• Work order
Some entries follow. Reproduce exactly the lines starting at the one with "-**create**: creates a" and stopping after the one with "There are several actions".

#### Recorded data

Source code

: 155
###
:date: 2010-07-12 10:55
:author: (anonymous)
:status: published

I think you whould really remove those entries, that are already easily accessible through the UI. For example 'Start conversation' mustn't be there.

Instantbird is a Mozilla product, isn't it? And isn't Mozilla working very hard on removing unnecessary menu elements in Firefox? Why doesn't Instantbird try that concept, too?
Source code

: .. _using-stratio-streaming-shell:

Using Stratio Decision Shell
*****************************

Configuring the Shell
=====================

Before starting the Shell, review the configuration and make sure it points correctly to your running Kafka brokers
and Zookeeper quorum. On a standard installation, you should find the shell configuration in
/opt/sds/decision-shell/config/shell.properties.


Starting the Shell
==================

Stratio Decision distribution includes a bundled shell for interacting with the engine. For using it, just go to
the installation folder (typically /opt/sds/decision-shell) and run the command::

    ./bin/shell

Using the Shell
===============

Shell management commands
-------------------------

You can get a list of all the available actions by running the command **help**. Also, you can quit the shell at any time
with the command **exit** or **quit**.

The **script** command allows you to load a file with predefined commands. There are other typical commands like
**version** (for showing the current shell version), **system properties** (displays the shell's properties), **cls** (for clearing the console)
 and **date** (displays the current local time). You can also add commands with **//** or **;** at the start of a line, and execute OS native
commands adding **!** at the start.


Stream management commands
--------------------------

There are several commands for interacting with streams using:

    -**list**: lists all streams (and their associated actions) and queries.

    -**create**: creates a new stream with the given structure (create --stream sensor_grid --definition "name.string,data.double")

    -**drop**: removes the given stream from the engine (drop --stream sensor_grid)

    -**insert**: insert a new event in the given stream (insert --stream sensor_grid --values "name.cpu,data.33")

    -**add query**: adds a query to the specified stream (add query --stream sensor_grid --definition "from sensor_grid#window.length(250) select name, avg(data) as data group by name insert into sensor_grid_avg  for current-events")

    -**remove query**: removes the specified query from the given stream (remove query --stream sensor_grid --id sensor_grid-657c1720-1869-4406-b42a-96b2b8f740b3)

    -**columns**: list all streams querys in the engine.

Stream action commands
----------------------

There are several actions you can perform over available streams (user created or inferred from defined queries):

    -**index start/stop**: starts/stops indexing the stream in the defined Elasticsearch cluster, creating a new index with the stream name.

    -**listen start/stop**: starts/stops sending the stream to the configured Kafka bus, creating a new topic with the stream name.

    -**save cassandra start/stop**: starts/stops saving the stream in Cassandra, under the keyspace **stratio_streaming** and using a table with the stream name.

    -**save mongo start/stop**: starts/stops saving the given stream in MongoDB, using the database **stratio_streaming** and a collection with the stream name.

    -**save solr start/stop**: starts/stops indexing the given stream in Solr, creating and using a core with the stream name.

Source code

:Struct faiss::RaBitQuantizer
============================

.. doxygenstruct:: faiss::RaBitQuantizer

########

• Exercise output
    -**create**: creates a new stream with the given structure (create --stream sensor_grid --definition "name.string,data.double")

    -**drop**: removes the given stream from the engine (drop --stream sensor_grid)

    -**insert**: insert a new event in the given stream (insert --stream sensor_grid --values "name.cpu,data.33")

    -**add query**: adds a query to the specified stream (add query --stream sensor_grid --definition "from sensor_grid#window.length(250) select name, avg(data) as data group by name insert into sensor_grid_avg  for current-events")

    -**remove query**: removes the specified query from the given stream (remove query --stream sensor_grid --id sensor_grid-657c1720-1869-4406-b42a-96b2b8f740b3)

    -**columns**: list all streams querys in the engine.

Stream action commands
----------------------

There are several actions you can perform over available streams (user created or inferred from defined queries):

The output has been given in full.